The regulations of the Market Abuse Regulation have been in force since July 2016. In the event of violations of their prohibitions on market manipulation, various criminal and administrative offenses may be conceivable pursuant to Section 119 and Section 120 of the German Securities Trading Act (WpHG). Fines of up to EUR 15 million or 15% of annual turnover or up to five years (if the offense is committed on a commercial or gang basis or in the course of an activity for a financial supervisory authority, a securities trading company, an exchange or a trading venue operator, up to ten years) imprisonment may be imposed.

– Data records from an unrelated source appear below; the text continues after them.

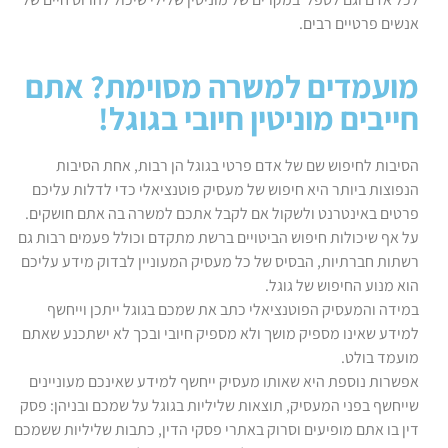
אנשים פרטיים רבים.
מועמדים למשרה מסוימת? אתם
חייבים מוניטין חיובי בגוגל!
הסיבות לחיפוש שם של אדם פרטי בגוגל הן רבות, אחת הסיבות
הנפוצות ביותר היא חיפוש של מעסיק פוטנציאלי כדי לדלות עליכם
פרטים באינטרנט ולשקול אם לקבל אתכם למשרה בה אתם חושקים.
על אף שיכולות חיפוש הביטויים ברשת מתקדם וכולל פעמים רבות גם
רשתות חברתיות, הבסיס של כל מעסיק המעוניין לבדוק מידע עליכם
הוא מנוע החיפוש של גוגל.
במידה והמעסיק הפוטנציאלי כתב את שמכם בגוגל ייתכן וייחשף
למידע שאינו מספיק מושך ולא מספיק חיובי ובכך לא ישתכנע שאתם
מועמד בולט.
אפשרות נוספת היא שאותו מעסיק ייחשף למידע שאינכם מעוניינים
שייחשף בפני המעסיק, תוצאות שליליות בגוגל על שמכם ובניהן: פסק
דין בו אתם מופיעים וסרוק באתרי פסקי הדין, כתבות שליליות ששמכם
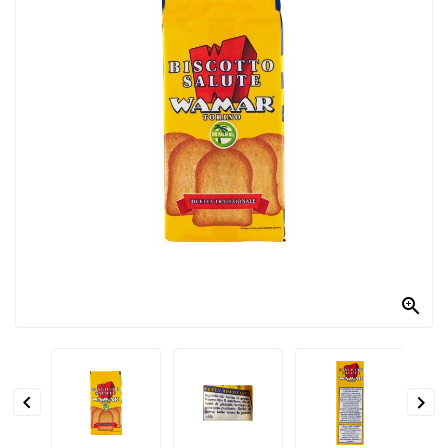
PRODOTTI
PER
CONDIRE
DOLCIARIO
PRODOTTI
DA
FORNO
RICORRENZE
PASQUALI

PREPARATI
ALIMENTI
INFANZIA


PASTA,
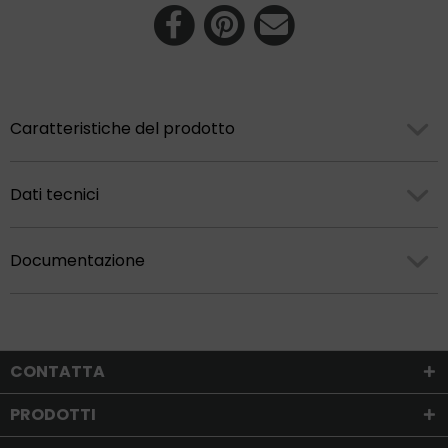
Caratteristiche del prodotto
Dati tecnici
Documentazione
CONTATTA
PRODOTTI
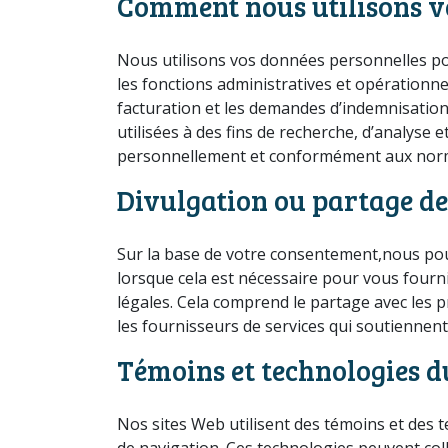
Comment nous utilisons v
Nous utilisons vos données personnelles pou
les fonctions administratives et opérationn
facturation et les demandes d’indemnisation e
utilisées à des fins de recherche, d’analyse
personnellement et conformément aux normes
Divulgation ou partage d
Sur la base de votre consentement,nous po
lorsque cela est nécessaire pour vous fourn
légales. Cela comprend le partage avec les 
les fournisseurs de services qui soutiennent
Témoins et technologies d
Nos sites Web utilisent des témoins et des t
de navigation. Ces technologies peuvent coll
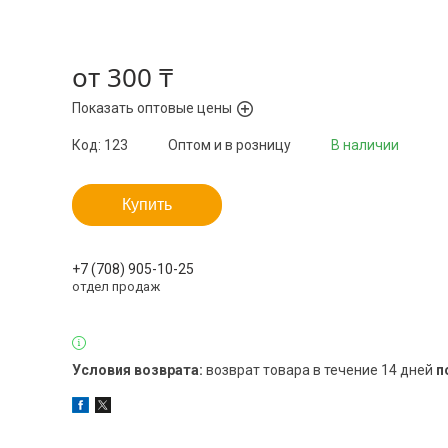
от
300 ₸
Показать оптовые цены
Код:
123
Оптом и в розницу
В наличии
Купить
+7 (708) 905-10-25
отдел продаж
возврат товара в течение 14 дней
п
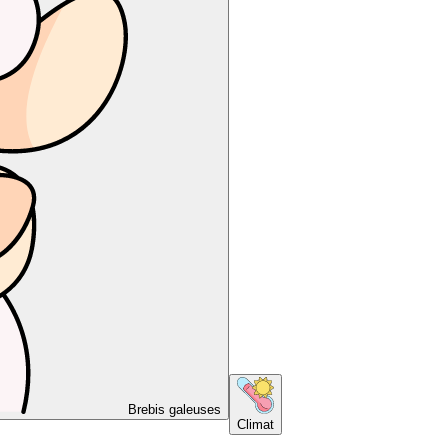
Brebis galeuses
Climat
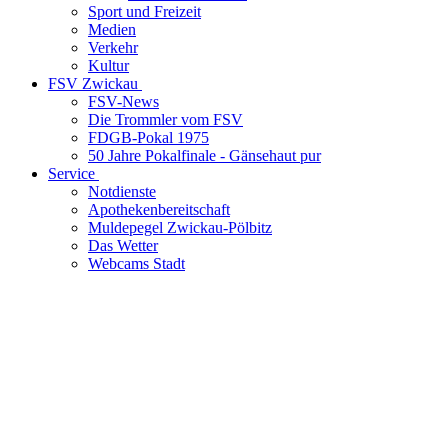
Sport und Freizeit
Medien
Verkehr
Kultur
FSV Zwickau
FSV-News
Die Trommler vom FSV
FDGB-Pokal 1975
50 Jahre Pokalfinale - Gänsehaut pur
Service
Notdienste
Apothekenbereitschaft
Muldepegel Zwickau-Pölbitz
Das Wetter
Webcams Stadt
LOCATION
Zwickau, Sachsen
GPS-Koordinaten
50° 42‘ 36.72 N 12° 28‘ 24.24 E
Breite: 50.7102
|
Länge: 12.4734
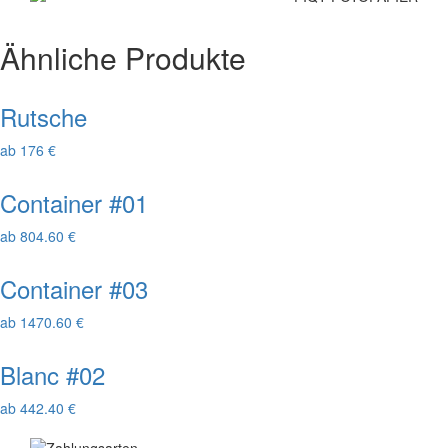
Ähnliche Produkte
Rutsche
ab 176 €
Container #01
ab 804.60 €
Container #03
ab 1470.60 €
Blanc #02
ab 442.40 €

Even if Trade Republic has this passage in their T&Cs:
Market manipulation is defined as conduct aimed at influencing price discovery on the capital markets through unfair measures, thereby generating unjustified profits. With regard to market manipulation, there are extensive regulations, which are laid down in particular in EU Regulation 596/2014 and in legal acts based on it. In this context, for example, the within-itself trade (buy and sell orders of one and the same customer threaten to meet each other) is already considered as market manipulation. Trade Republic has taken precautions to prevent typical market manipulation practices. However, it is the responsibility and self-interest of each client to avoid market manipulation.
the question arises, whether the offerer, by the blockage of the purchase option, has not just realized the facts!
The week could thus change unpleasantly for the providers, because even if currently probably the trade as possible, damages of customers and thus civil claims against the trading venues could be at least conceivable. Anyone who has suffered loss or damage should check whether they are claiming it.